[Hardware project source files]
◆ ◆ ◆ ◆ ◆

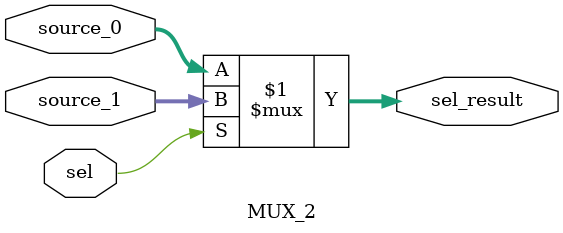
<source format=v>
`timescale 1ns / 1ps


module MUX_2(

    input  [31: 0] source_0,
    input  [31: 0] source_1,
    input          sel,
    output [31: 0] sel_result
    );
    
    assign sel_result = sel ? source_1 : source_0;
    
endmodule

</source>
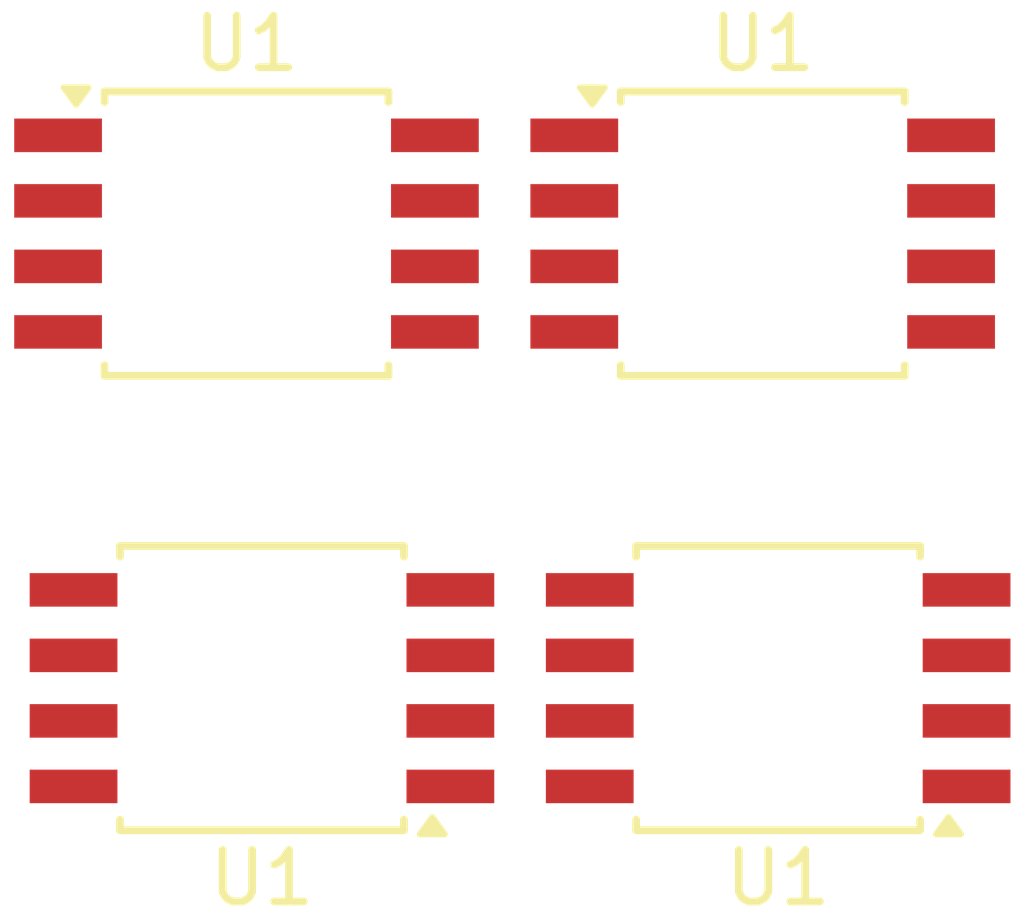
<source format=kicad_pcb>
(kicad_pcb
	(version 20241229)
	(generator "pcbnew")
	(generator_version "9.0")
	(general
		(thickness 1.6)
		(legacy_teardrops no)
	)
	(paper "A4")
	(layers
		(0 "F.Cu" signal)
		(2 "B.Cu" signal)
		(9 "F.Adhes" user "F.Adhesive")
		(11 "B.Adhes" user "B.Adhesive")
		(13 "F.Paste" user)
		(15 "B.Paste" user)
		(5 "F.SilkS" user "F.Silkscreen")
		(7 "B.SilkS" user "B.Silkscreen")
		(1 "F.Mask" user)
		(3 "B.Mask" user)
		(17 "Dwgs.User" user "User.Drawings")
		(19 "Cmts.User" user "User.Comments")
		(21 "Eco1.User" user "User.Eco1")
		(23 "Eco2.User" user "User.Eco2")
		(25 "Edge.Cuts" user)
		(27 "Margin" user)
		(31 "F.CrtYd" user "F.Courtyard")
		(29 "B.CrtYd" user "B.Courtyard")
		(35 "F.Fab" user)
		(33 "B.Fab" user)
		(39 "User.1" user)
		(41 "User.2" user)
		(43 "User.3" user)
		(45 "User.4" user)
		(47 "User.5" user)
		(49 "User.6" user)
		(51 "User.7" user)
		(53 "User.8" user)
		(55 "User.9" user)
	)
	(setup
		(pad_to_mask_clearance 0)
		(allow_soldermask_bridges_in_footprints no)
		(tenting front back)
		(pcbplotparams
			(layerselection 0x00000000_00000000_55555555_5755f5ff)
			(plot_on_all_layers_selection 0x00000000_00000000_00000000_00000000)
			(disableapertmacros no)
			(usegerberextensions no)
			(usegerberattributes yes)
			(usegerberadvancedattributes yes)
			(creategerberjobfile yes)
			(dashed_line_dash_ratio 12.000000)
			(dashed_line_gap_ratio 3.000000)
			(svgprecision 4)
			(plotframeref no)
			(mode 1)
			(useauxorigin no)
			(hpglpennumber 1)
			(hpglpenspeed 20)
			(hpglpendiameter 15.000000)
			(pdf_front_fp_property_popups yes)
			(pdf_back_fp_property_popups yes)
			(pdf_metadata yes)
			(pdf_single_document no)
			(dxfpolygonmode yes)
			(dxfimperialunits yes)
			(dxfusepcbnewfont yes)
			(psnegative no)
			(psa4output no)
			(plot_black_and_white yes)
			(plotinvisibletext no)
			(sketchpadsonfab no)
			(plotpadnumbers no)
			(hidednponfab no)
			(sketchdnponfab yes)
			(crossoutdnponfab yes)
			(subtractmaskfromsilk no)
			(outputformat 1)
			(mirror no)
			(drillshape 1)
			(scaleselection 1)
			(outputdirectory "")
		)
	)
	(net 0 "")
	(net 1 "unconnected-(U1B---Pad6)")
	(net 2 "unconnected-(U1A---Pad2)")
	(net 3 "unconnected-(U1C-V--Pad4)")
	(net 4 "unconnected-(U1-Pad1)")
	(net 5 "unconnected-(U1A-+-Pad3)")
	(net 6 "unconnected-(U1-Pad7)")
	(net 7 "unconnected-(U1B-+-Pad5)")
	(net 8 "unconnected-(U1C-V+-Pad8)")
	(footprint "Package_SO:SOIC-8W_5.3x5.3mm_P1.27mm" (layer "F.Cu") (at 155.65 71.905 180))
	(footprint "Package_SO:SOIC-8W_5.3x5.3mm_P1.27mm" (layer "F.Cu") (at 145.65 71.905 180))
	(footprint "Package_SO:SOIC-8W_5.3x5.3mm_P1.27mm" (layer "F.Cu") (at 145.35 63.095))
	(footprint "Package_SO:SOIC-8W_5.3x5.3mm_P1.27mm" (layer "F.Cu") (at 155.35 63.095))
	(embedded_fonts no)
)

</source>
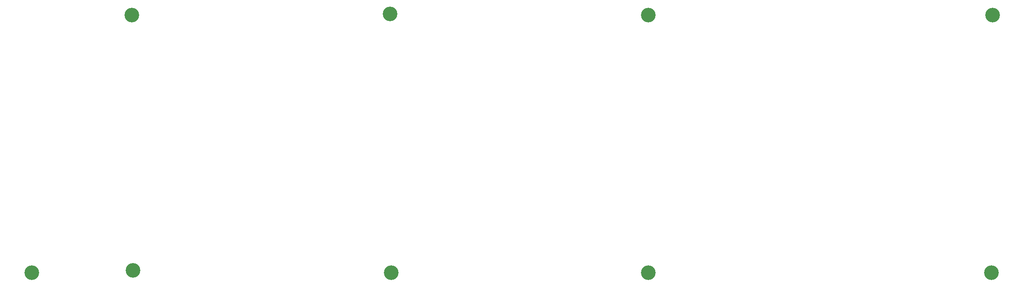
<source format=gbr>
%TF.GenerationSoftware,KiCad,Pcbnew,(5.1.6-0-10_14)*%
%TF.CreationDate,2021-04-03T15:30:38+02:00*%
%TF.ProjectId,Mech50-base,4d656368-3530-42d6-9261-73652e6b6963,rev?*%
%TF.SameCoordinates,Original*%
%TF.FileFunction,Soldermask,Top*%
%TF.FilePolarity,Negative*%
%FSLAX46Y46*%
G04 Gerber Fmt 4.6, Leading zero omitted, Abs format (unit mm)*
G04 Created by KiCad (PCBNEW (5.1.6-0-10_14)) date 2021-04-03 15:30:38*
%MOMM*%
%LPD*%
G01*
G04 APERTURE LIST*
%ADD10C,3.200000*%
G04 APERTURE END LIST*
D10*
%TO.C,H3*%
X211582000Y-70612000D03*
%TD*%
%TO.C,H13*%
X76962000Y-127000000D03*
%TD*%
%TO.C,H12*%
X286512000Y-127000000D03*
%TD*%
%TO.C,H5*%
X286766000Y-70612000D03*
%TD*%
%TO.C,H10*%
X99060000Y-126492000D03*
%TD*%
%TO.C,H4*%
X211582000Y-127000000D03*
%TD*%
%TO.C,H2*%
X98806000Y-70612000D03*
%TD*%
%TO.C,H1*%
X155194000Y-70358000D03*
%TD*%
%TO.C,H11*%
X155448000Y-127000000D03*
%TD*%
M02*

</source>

◆ ◆ ◆ ◆ ◆

● **TASK ITEM**:
Return each record as written, minus its images.

● **ANSWER BOX**:
<source format=v>
`timescale 1ns / 1ps


module MUX_2(

    input  [31: 0] source_0,
    input  [31: 0] source_1,
    input          sel,
    output [31: 0] sel_result
    );
    
    assign sel_result = sel ? source_1 : source_0;
    
endmodule

</source>
<source format=kicad_pcb>
(kicad_pcb
	(version 20241229)
	(generator "pcbnew")
	(generator_version "9.0")
	(general
		(thickness 1.6)
		(legacy_teardrops no)
	)
	(paper "A4")
	(layers
		(0 "F.Cu" signal)
		(2 "B.Cu" signal)
		(9 "F.Adhes" user "F.Adhesive")
		(11 "B.Adhes" user "B.Adhesive")
		(13 "F.Paste" user)
		(15 "B.Paste" user)
		(5 "F.SilkS" user "F.Silkscreen")
		(7 "B.SilkS" user "B.Silkscreen")
		(1 "F.Mask" user)
		(3 "B.Mask" user)
		(17 "Dwgs.User" user "User.Drawings")
		(19 "Cmts.User" user "User.Comments")
		(21 "Eco1.User" user "User.Eco1")
		(23 "Eco2.User" user "User.Eco2")
		(25 "Edge.Cuts" user)
		(27 "Margin" user)
		(31 "F.CrtYd" user "F.Courtyard")
		(29 "B.CrtYd" user "B.Courtyard")
		(35 "F.Fab" user)
		(33 "B.Fab" user)
		(39 "User.1" user)
		(41 "User.2" user)
		(43 "User.3" user)
		(45 "User.4" user)
		(47 "User.5" user)
		(49 "User.6" user)
		(51 "User.7" user)
		(53 "User.8" user)
		(55 "User.9" user)
	)
	(setup
		(pad_to_mask_clearance 0)
		(allow_soldermask_bridges_in_footprints no)
		(tenting front back)
		(pcbplotparams
			(layerselection 0x00000000_00000000_55555555_5755f5ff)
			(plot_on_all_layers_selection 0x00000000_00000000_00000000_00000000)
			(disableapertmacros no)
			(usegerberextensions no)
			(usegerberattributes yes)
			(usegerberadvancedattributes yes)
			(creategerberjobfile yes)
			(dashed_line_dash_ratio 12.000000)
			(dashed_line_gap_ratio 3.000000)
			(svgprecision 4)
			(plotframeref no)
			(mode 1)
			(useauxorigin no)
			(hpglpennumber 1)
			(hpglpenspeed 20)
			(hpglpendiameter 15.000000)
			(pdf_front_fp_property_popups yes)
			(pdf_back_fp_property_popups yes)
			(pdf_metadata yes)
			(pdf_single_document no)
			(dxfpolygonmode yes)
			(dxfimperialunits yes)
			(dxfusepcbnewfont yes)
			(psnegative no)
			(psa4output no)
			(plot_black_and_white yes)
			(plotinvisibletext no)
			(sketchpadsonfab no)
			(plotpadnumbers no)
			(hidednponfab no)
			(sketchdnponfab yes)
			(crossoutdnponfab yes)
			(subtractmaskfromsilk no)
			(outputformat 1)
			(mirror no)
			(drillshape 1)
			(scaleselection 1)
			(outputdirectory "")
		)
	)
	(net 0 "")
	(net 1 "unconnected-(U1B---Pad6)")
	(net 2 "unconnected-(U1A---Pad2)")
	(net 3 "unconnected-(U1C-V--Pad4)")
	(net 4 "unconnected-(U1-Pad1)")
	(net 5 "unconnected-(U1A-+-Pad3)")
	(net 6 "unconnected-(U1-Pad7)")
	(net 7 "unconnected-(U1B-+-Pad5)")
	(net 8 "unconnected-(U1C-V+-Pad8)")
	(footprint "Package_SO:SOIC-8W_5.3x5.3mm_P1.27mm" (layer "F.Cu") (at 155.65 71.905 180))
	(footprint "Package_SO:SOIC-8W_5.3x5.3mm_P1.27mm" (layer "F.Cu") (at 145.65 71.905 180))
	(footprint "Package_SO:SOIC-8W_5.3x5.3mm_P1.27mm" (layer "F.Cu") (at 145.35 63.095))
	(footprint "Package_SO:SOIC-8W_5.3x5.3mm_P1.27mm" (layer "F.Cu") (at 155.35 63.095))
	(embedded_fonts no)
)

</source>
<source format=gbr>
%TF.GenerationSoftware,KiCad,Pcbnew,(5.1.6-0-10_14)*%
%TF.CreationDate,2021-04-03T15:30:38+02:00*%
%TF.ProjectId,Mech50-base,4d656368-3530-42d6-9261-73652e6b6963,rev?*%
%TF.SameCoordinates,Original*%
%TF.FileFunction,Soldermask,Top*%
%TF.FilePolarity,Negative*%
%FSLAX46Y46*%
G04 Gerber Fmt 4.6, Leading zero omitted, Abs format (unit mm)*
G04 Created by KiCad (PCBNEW (5.1.6-0-10_14)) date 2021-04-03 15:30:38*
%MOMM*%
%LPD*%
G01*
G04 APERTURE LIST*
%ADD10C,3.200000*%
G04 APERTURE END LIST*
D10*
%TO.C,H3*%
X211582000Y-70612000D03*
%TD*%
%TO.C,H13*%
X76962000Y-127000000D03*
%TD*%
%TO.C,H12*%
X286512000Y-127000000D03*
%TD*%
%TO.C,H5*%
X286766000Y-70612000D03*
%TD*%
%TO.C,H10*%
X99060000Y-126492000D03*
%TD*%
%TO.C,H4*%
X211582000Y-127000000D03*
%TD*%
%TO.C,H2*%
X98806000Y-70612000D03*
%TD*%
%TO.C,H1*%
X155194000Y-70358000D03*
%TD*%
%TO.C,H11*%
X155448000Y-127000000D03*
%TD*%
M02*

</source>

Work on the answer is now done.